WHAT TO DO:
Retype the data below word for word, from the line with "col_1, col_0, col_2" up to and including the last line, leaving out the pictures.

MATERIALS PROVIDED:
---

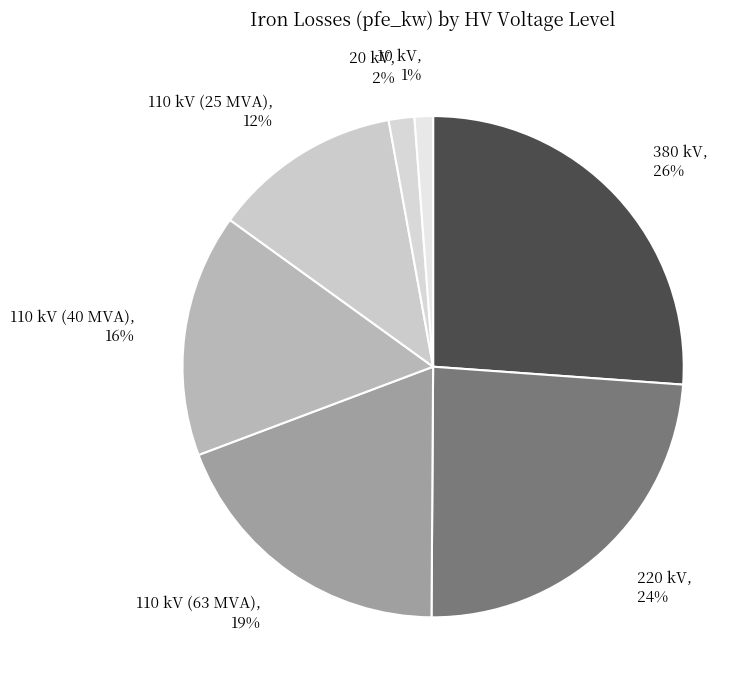

The 380 kV slice represents 26% of the pie. True or false?

True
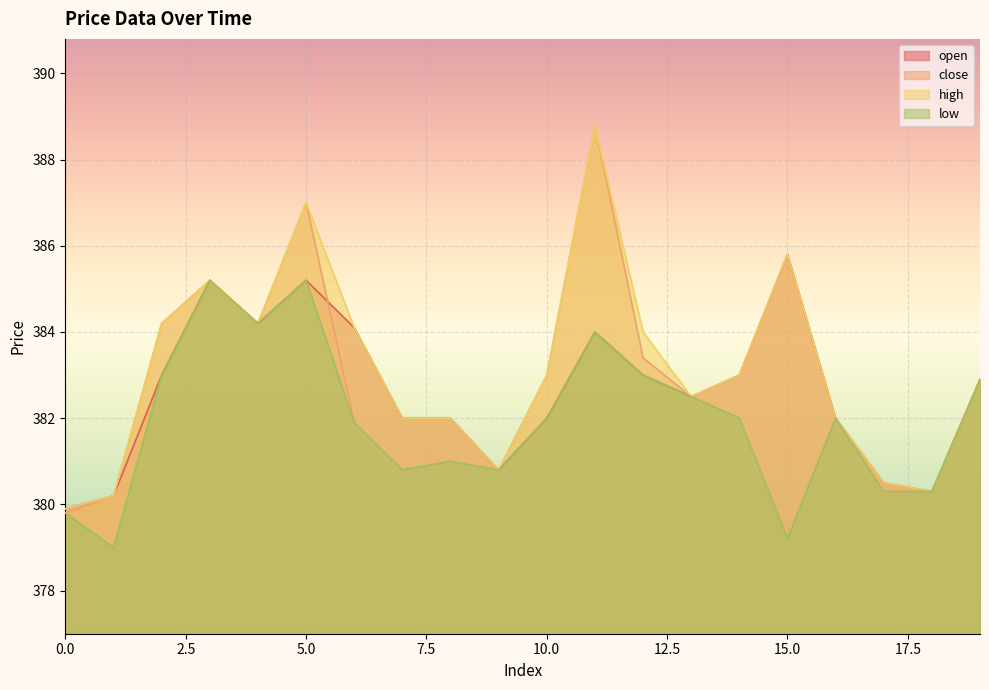

True or false: high and open cross at least once.

False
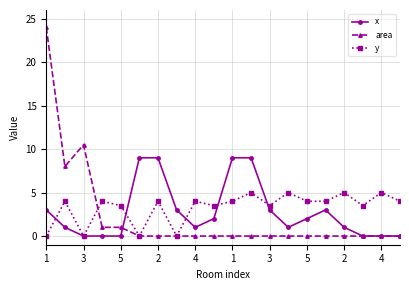

Which series has the widest spread of values?

area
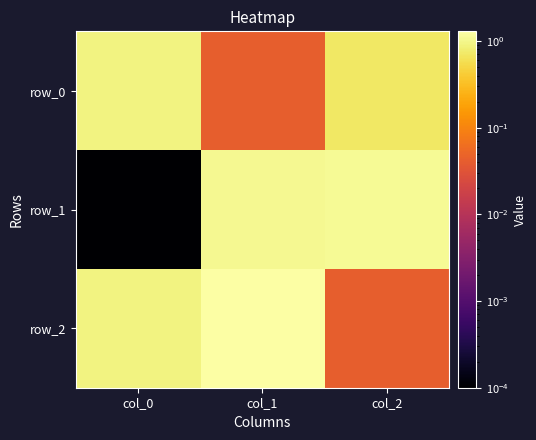

Rank the categories by row_2 value from highest to lowest.

col_1, col_0, col_2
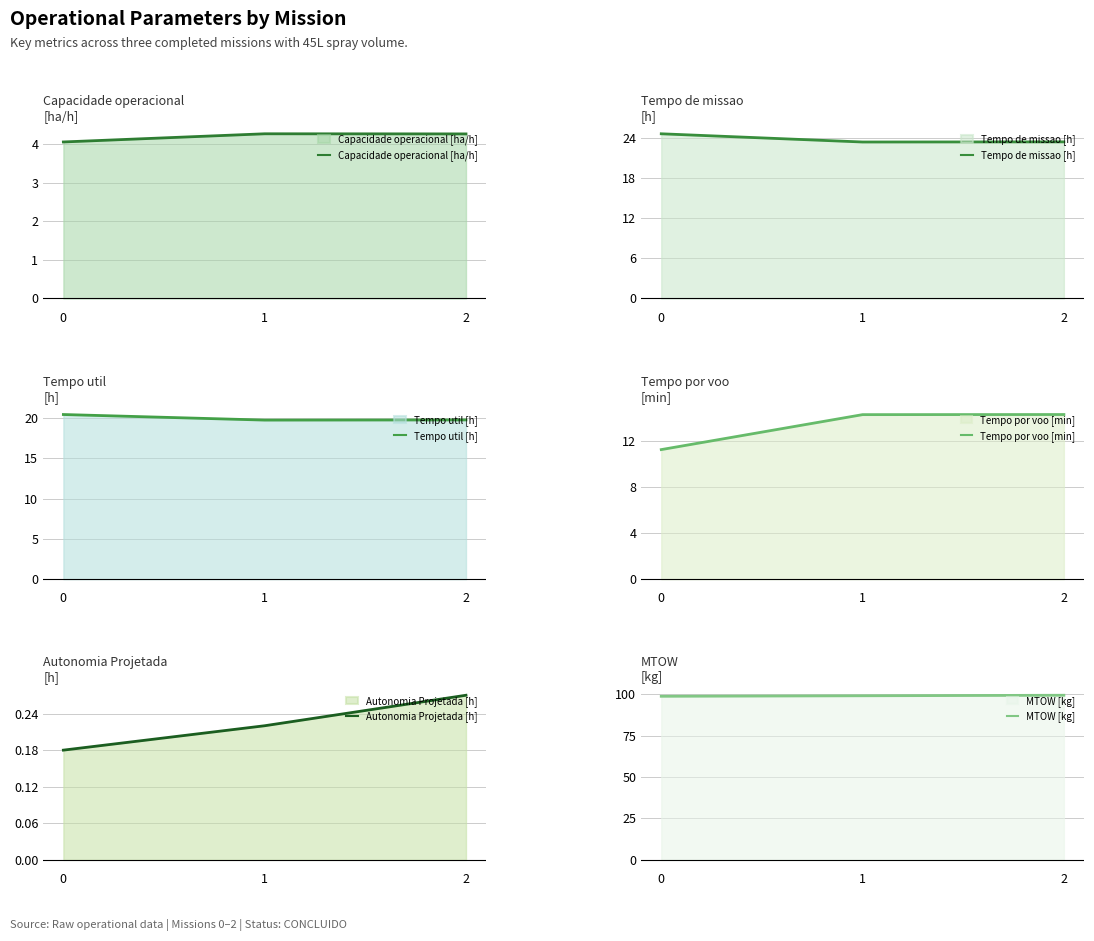

Between 0 and 2, which series saw the biggest shift?

Tempo por voo [min]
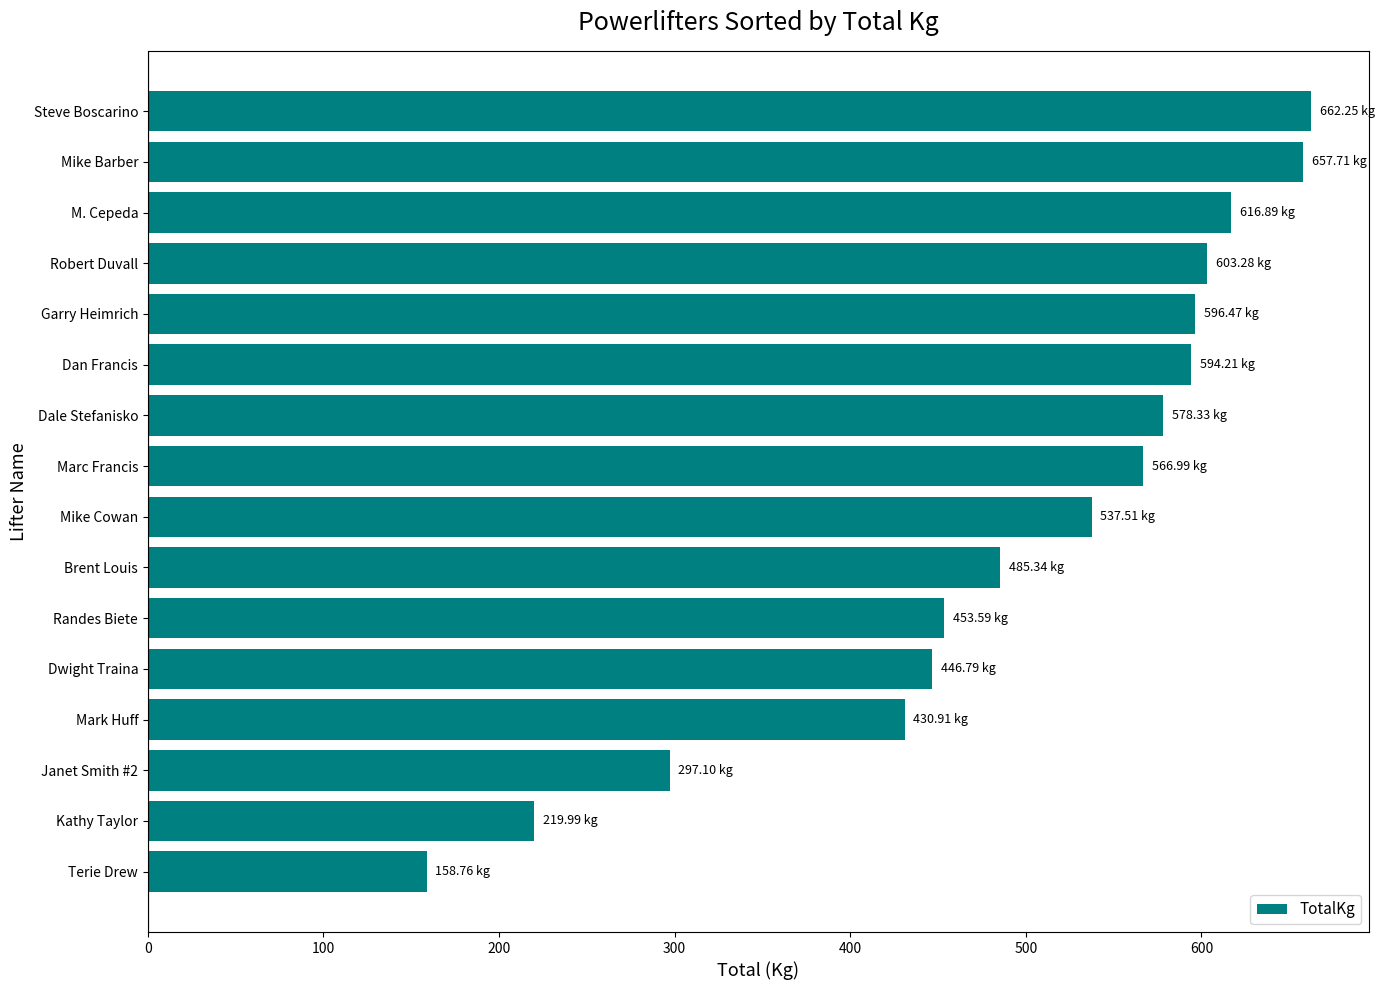

Between Dwight Traina and Dan Francis, which is larger?

Dan Francis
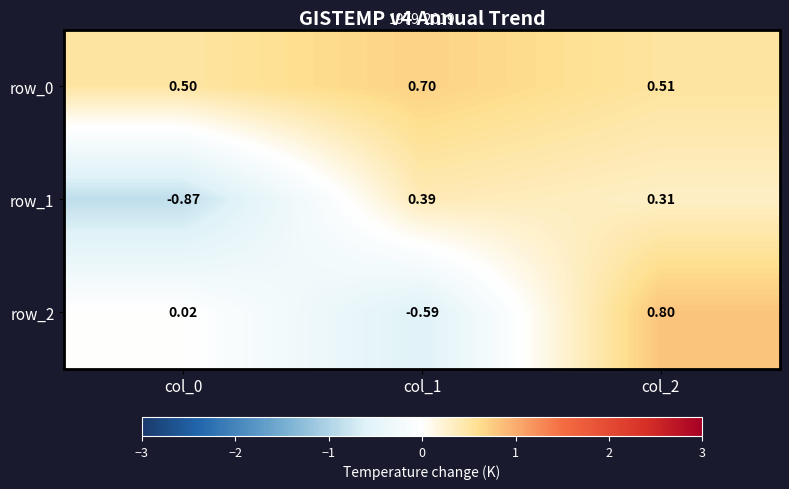

Is the value of row_2 at col_1 greater than the value of row_1 at col_2?

No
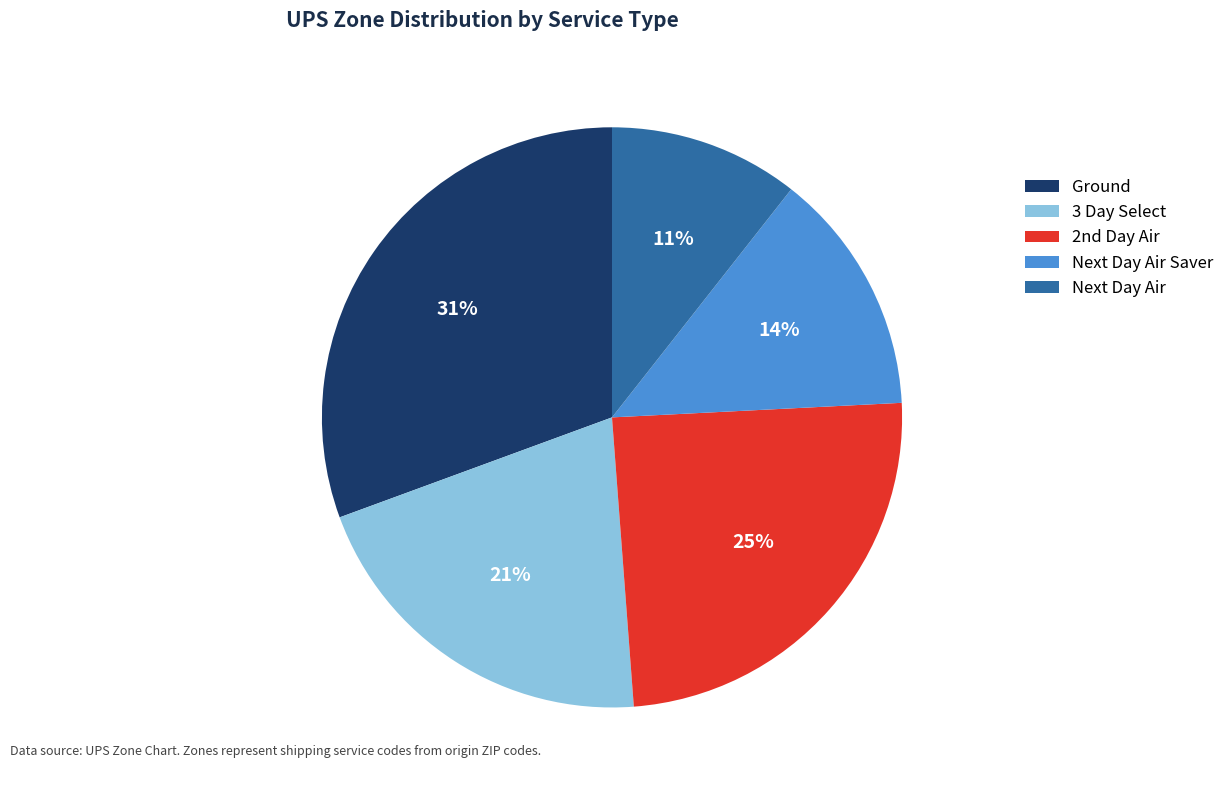

Is there a majority slice in this chart?

No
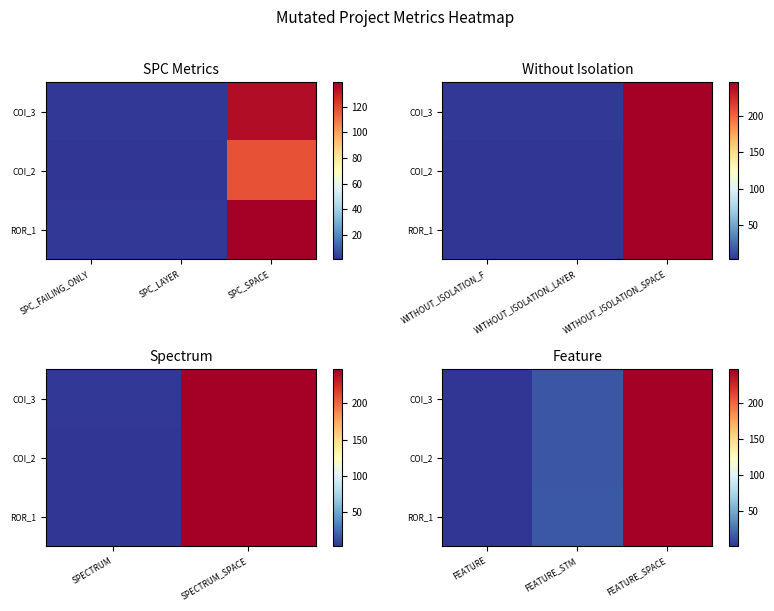

What is the sum of all ROR_1 values?

263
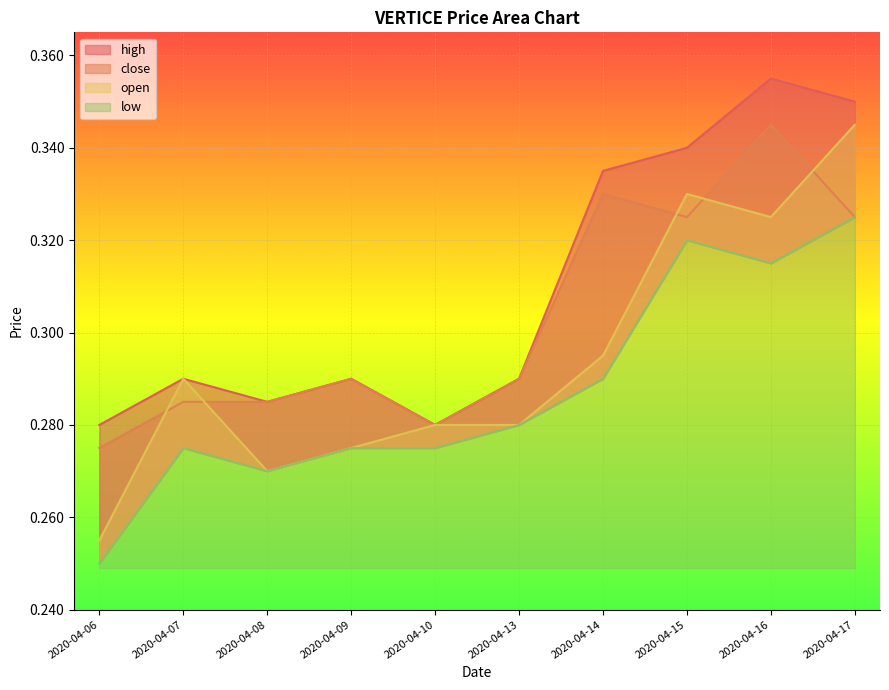

What is the difference between the second highest and second lowest values in the open series?

0.1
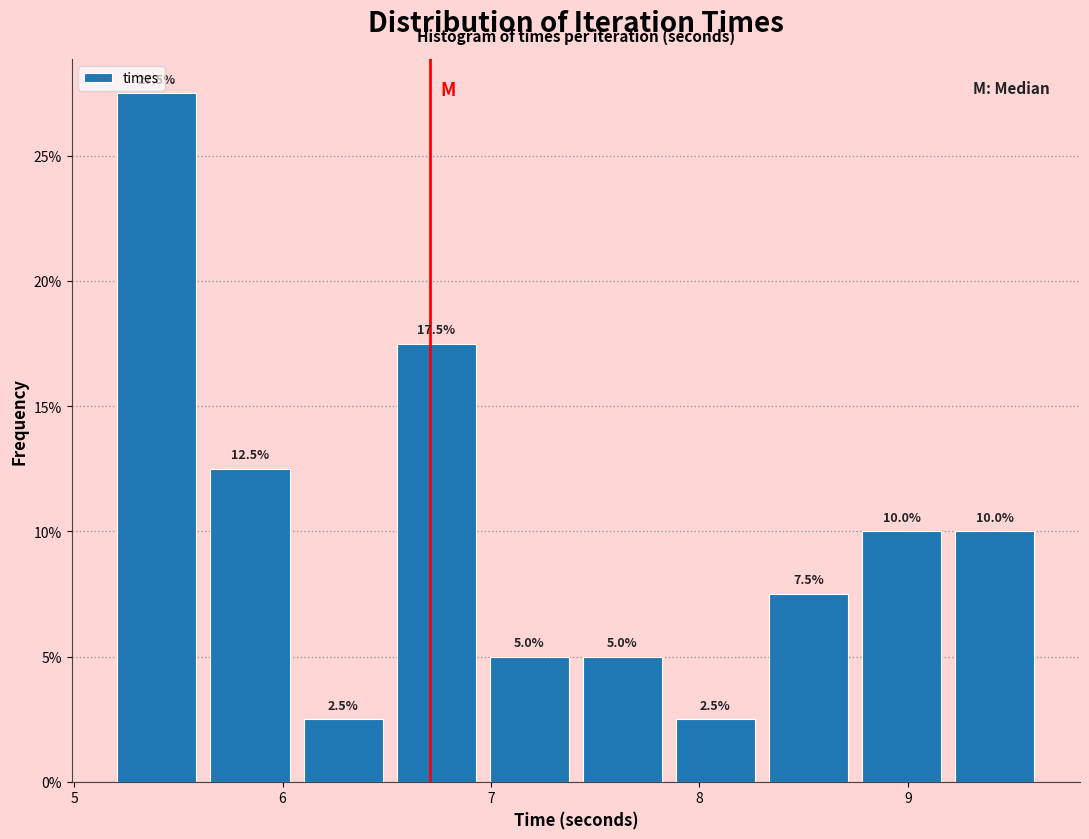

Which range on the x-axis has the tallest bar?

5.2 to 5.6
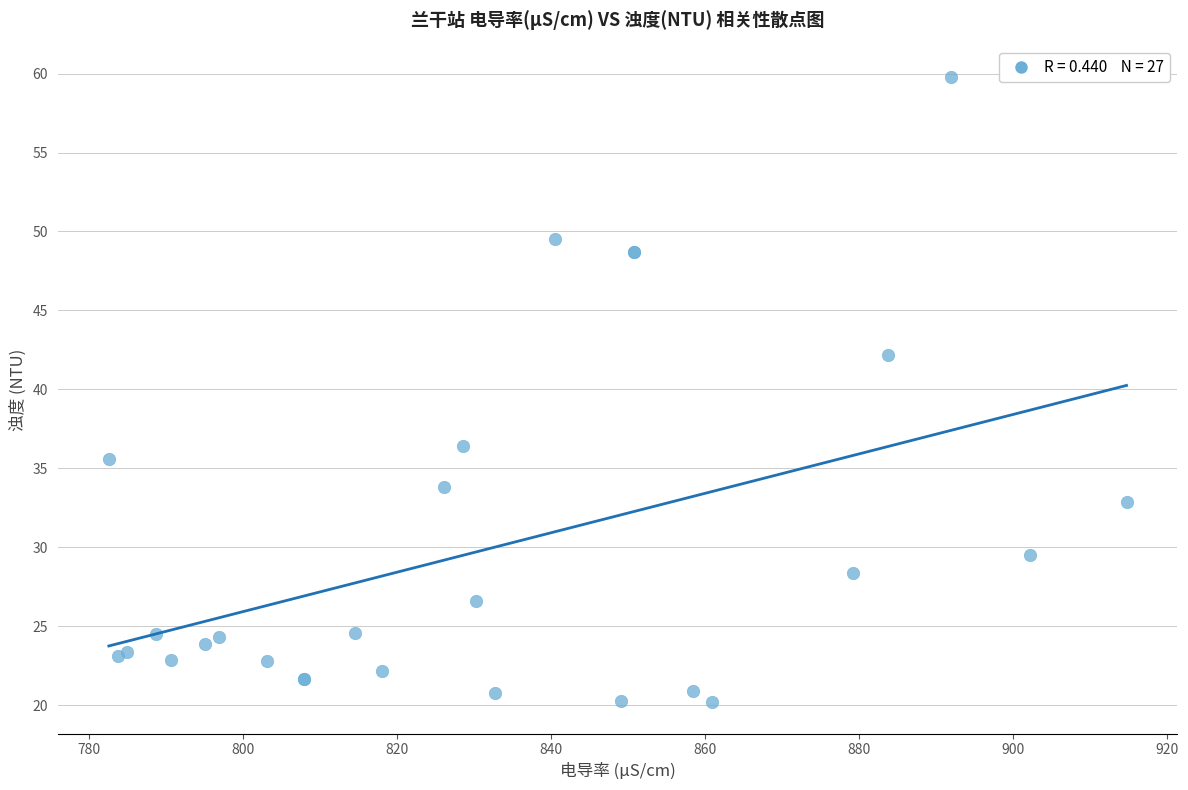

What Y value in the scatter plot is closest to 40?

42.2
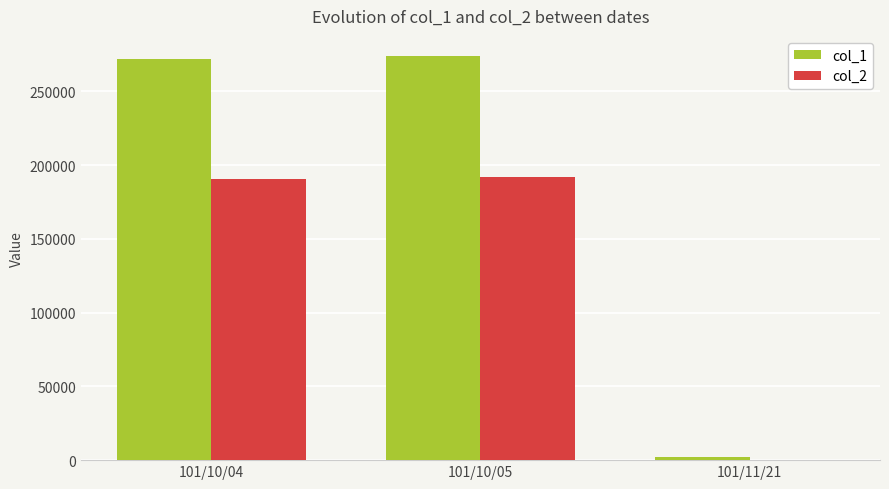

Is the value of col_2 at 101/10/04 greater than the value of col_1 at 101/10/05?

No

---

RESULT FOR THIS TASK:
col_1, col_0, col_2

Between 0 and 2, which series saw the biggest shift?

Tempo por voo [min]

Between Dwight Traina and Dan Francis, which is larger?

Dan Francis

Is the value of row_2 at col_1 greater than the value of row_1 at col_2?

No

Is there a majority slice in this chart?

No

What is the sum of all ROR_1 values?

263

What is the difference between the second highest and second lowest values in the open series?

0.1

Which range on the x-axis has the tallest bar?

5.2 to 5.6

What Y value in the scatter plot is closest to 40?

42.2

Is the value of col_2 at 101/10/04 greater than the value of col_1 at 101/10/05?

No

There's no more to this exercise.